At the Cleveland Clinic, where Williams practices, providers use virtual visits to provide guidance on continuing a calcium-rich diet or calcium or vitamin D supplements, getting routine exercise, and keeping track of their last treatment.
“At our clinic, we have strongly encouraged patients to start coming in, since the restriction on in-person visits has been lifted, and we are prioritizing those patients who had to cancel their appointments for their last injection,” says Williams. Restrictions on these visits may vary from state to state.
What to Know if You’re Switched From an Injectable to an Oral Therapy
If you’ve been on an injection for osteoporosis treatment and are switched to an oral therapy, there are a few things to keep in mind, says Williams.
Make sure you’re clear on how often the medication is to be taken.
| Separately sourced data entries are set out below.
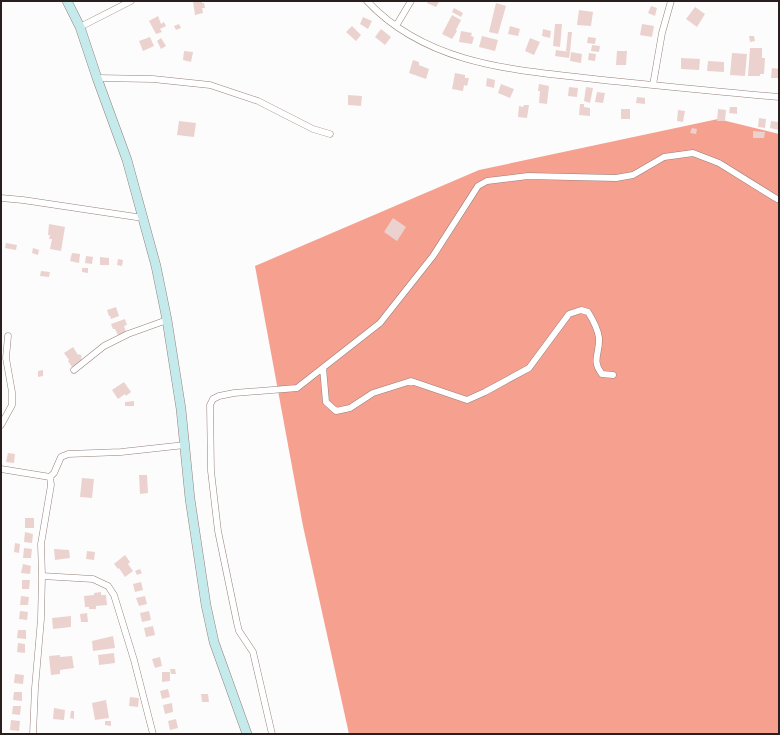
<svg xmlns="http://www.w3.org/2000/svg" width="780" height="735" viewBox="0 0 780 735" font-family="'Work Sans',sans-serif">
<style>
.forest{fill:#f6a090}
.building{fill:#ebd2ce}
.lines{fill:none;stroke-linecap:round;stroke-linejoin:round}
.street-casing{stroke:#96807b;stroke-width:7}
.secondary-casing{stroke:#96807b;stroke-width:10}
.street{stroke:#fff;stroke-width:6}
.secondary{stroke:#c4eaeb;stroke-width:9}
</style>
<rect width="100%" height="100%" fill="#fcfcfc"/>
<path class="forest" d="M 718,119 L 779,134 L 779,734 L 349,734 L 303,526 L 255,266 L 479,170 Z"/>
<path class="building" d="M 193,1 L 202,1 L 202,3 L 204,3 L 205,8 L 202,8 L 203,13 L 195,15 Z
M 428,1 L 438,1 L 439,2 L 436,7 L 427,3 Z
M 496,3 L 506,6 L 498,34 L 489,32 Z
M 651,6 L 657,8 L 655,16 L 648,13 Z
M 695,7 L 705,14 L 697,27 L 686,19 Z
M 454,8 L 463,13 L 461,17 L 452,12 Z
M 579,10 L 593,12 L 591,26 L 577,25 Z
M 452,15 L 461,20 L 456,30 L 457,31 L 452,39 L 442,34 Z
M 158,16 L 161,24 L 164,22 L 166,26 L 160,29 L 162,32 L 156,34 L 149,21 Z
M 363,17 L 372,21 L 368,29 L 360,24 Z
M 179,24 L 181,28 L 176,30 L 174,26 Z
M 555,24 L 562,24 L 560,47 L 553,46 Z
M 642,24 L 654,26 L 652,37 L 640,35 Z
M 352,26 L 361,35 L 356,41 L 346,32 Z
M 510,26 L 520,29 L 518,36 L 508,34 Z
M 381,29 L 391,37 L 385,45 L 375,37 Z
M 543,29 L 551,31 L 550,38 L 542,36 Z
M 461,31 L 472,33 L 471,36 L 474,37 L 472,44 L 459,42 Z
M 568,32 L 572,32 L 570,52 L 566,51 Z
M 482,36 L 498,40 L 495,51 L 479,47 Z
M 749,36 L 754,36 L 755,41 L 750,42 Z
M 150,37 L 154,46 L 143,51 L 139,41 Z
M 588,37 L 596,38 L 595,44 L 587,43 Z
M 161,38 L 166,46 L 161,49 L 157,41 Z
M 530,38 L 540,42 L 534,55 L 525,51 Z
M 592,45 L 600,46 L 599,52 L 591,51 Z
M 750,48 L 762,48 L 762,58 L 765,58 L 764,74 L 760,74 L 760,76 L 748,76 Z
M 556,50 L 570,52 L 569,58 L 555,56 Z
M 184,51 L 193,52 L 191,62 L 183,60 Z
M 617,51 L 627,51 L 626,65 L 616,65 Z
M 571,52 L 582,54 L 581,63 L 570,61 Z
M 589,53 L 596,54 L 595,61 L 588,60 Z
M 732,53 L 747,54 L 745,76 L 730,75 Z
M 681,58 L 700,59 L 699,70 L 681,69 Z
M 413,60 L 419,62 L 419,65 L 429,69 L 426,79 L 409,73 Z
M 708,61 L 724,62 L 724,72 L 707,71 Z
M 772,68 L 779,69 L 779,78 L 771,78 Z
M 455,73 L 465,75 L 465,78 L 469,78 L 467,86 L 464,85 L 463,91 L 452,89 Z
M 487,78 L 495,80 L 494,88 L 486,86 Z
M 501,84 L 514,89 L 510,98 L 498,93 Z
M 539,84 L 549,86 L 547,104 L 539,103 L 540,91 L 538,91 Z
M 569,87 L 578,88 L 577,97 L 568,96 Z
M 586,87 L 593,88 L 590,103 L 584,101 Z
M 597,92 L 605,93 L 603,103 L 595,102 Z
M 348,95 L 362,96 L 361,106 L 348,105 Z
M 637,97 L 645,98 L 645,104 L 636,103 Z
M 580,104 L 584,104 L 584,107 L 590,108 L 590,116 L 579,115 Z
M 524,105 L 529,105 L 527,118 L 518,117 L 519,106 L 523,107 Z
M 730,107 L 737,107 L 737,114 L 729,113 Z
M 621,109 L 630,109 L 630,119 L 621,119 Z
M 718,109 L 726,110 L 725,121 L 717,121 Z
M 678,110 L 685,111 L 683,122 L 677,121 Z
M 759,118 L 766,119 L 765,128 L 758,127 Z
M 179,121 L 196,123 L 194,137 L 177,135 Z
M 771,121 L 779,122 L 779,130 L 770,128 Z
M 692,128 L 697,129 L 696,134 L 690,133 Z
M 753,131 L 765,132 L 764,138 L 753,138 Z
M 393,218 L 406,227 L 397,241 L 384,232 Z
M 49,224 L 65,227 L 61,251 L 50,249 L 52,239 L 49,239 L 50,235 L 48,235 Z
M 6,243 L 17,245 L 16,250 L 5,248 Z
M 33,248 L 39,250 L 38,255 L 32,253 Z
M 72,253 L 80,254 L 79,263 L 70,261 Z
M 86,256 L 93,257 L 92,264 L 85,263 Z
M 100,257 L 109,258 L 109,265 L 100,265 Z
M 118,259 L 123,260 L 122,266 L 117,265 Z
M 82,268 L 88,268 L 88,273 L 82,272 Z
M 41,271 L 50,272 L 49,277 L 40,276 Z
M 116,307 L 119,316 L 111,319 L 110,316 L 109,316 L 107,310 Z
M 125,319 L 127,325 L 124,326 L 126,332 L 118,335 L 115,329 L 113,329 L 111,324 Z
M 73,347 L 78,355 L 80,354 L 82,357 L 81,358 L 82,360 L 72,367 L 68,361 L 69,360 L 64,353 Z
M 43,370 L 43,376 L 38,377 L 38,371 Z
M 124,382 L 131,392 L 126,396 L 125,394 L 118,399 L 112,390 Z
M 134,401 L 134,406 L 125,406 L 125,402 Z
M 8,453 L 15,454 L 14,463 L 6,462 Z
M 139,475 L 147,475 L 148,493 L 140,494 Z
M 82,478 L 94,479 L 92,498 L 80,497 Z
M 25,518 L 34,518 L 34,528 L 25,528 Z
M 25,532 L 33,534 L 32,543 L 24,542 Z
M 15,543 L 20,544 L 19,553 L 14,552 Z
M 24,548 L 32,549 L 31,558 L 23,558 Z
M 54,549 L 69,550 L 70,558 L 55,560 Z
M 87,551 L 95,552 L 94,560 L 86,559 Z
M 125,555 L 130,562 L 128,564 L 133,571 L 125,577 L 119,568 L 118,569 L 114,564 Z
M 23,564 L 31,566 L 30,574 L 21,573 Z
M 140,569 L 142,573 L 137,575 L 135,571 Z
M 22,580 L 30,580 L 29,589 L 22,589 Z
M 141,582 L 143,590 L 135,592 L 133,584 Z
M 101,592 L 101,595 L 106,595 L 107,605 L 96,606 L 96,609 L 89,609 L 89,607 L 85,607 L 84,596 L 94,595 L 94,593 Z
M 21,596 L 29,597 L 28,605 L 20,605 Z
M 145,596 L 147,604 L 139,606 L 136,598 Z
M 20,611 L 28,612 L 27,620 L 19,619 Z
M 149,611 L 151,620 L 142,622 L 140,613 Z
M 87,613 L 88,622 L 81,622 L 80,614 Z
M 71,616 L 71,627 L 53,629 L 52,618 Z
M 153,626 L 155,635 L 146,637 L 144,628 Z
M 18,630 L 26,630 L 26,639 L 17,638 Z
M 113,636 L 115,648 L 93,651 L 92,641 Z
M 18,643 L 25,644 L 25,653 L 17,652 Z
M 114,653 L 115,663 L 99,665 L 98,655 Z
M 60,655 L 60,657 L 72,656 L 74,668 L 60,670 L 60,674 L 51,675 L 49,656 Z
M 160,657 L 162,666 L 155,668 L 152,659 Z
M 170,669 L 175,669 L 176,674 L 171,674 Z
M 162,672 L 170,672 L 170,681 L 162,682 Z
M 15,674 L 24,675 L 23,684 L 14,683 Z
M 168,689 L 170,697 L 162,699 L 160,691 Z
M 14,692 L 22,692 L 22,701 L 13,700 Z
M 201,694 L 208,694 L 209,702 L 202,702 Z
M 130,697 L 139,698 L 138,707 L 129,706 Z
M 106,700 L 109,718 L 95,720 L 92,703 Z
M 172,703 L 173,712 L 165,714 L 163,705 Z
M 13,706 L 21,706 L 20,715 L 12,714 Z
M 54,708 L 65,710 L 64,720 L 53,719 Z
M 71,711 L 74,711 L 74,719 L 70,718 Z
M 176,719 L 178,728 L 170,730 L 168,721 Z
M 11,720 L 20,721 L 19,731 L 10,730 Z
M 105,721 L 111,721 L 111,726 L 105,725 Z"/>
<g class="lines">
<g class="street-casing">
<path id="street" d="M 367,1 C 429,67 519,70 603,80 C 662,86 720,92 779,97
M 396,26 L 411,1
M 80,27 L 131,1
M 97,78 L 153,79 L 210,85 L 258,101 L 313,129 L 330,134
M 653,85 L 662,33 L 671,1
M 1,198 L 23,200 L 143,218
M 323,368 L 326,402 L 336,411 L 350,408 L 373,393 L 411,381 L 467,400 L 485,392 L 529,368 L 569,314 L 581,310 L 588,312 C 593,320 598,329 599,338 C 600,353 591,361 602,374 L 613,375
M 74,370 L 104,346 L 128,334 L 167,320
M 1,425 L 12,405 L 12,392 L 6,358 L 8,336
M 1,469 L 50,477 L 54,473 L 61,457 L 68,454 L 121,452 L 185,445
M 42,576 L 93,579 L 108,586 L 114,595 L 134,660 L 153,734
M 33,734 L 35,688 L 41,619 L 42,576 L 41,544 L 51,485 L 50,477
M 272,734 L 253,652 L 239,631 L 237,623 L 218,531 L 211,471 L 210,405 L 213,399 L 219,396 L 234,393 L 297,388 L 380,323 L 433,256 L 478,186 L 487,181 L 528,176 L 616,178 L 633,175 L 664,157 L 693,153 L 719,163 L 777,199"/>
</g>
<g class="secondary-casing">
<path id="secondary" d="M 67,1 L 80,27 L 97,78 L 127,160 L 156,266 L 167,320 L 181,409 L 190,499 L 206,605 L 214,642 L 247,734"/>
</g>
<use href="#street" class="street"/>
<use href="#secondary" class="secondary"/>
</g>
<rect width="780" height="735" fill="none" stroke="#281f1e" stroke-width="4"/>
</svg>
Some are dosed once weekly; some are once a month.
The medication needs to be taken first thing in the morning, on an empty stomach, with a full glass of water — not coffee, tea, milk, or juice. You must then wait at least 30 minutes before taking other medications or having anything to eat or drink other than water.
It’s recommended that you stay upright after taking the medication (in other words, don’t go back to bed); if the pill remains in contact with the wall of the esophagus or stomach, it potentially could cause significant irritation.
Once in-person visits are possible and a person who was switched to an oral osteoporosis therapy is switched back to an injection, will there be any increased risks or impact on efficacy? The long-term impact is unknown, as we are in unchartered territory due to the pandemic, according to Williams. “But we know that the oral drugs help to preserve bone mass and bone strength, and it is safe to resume the injectable drugs,” she says.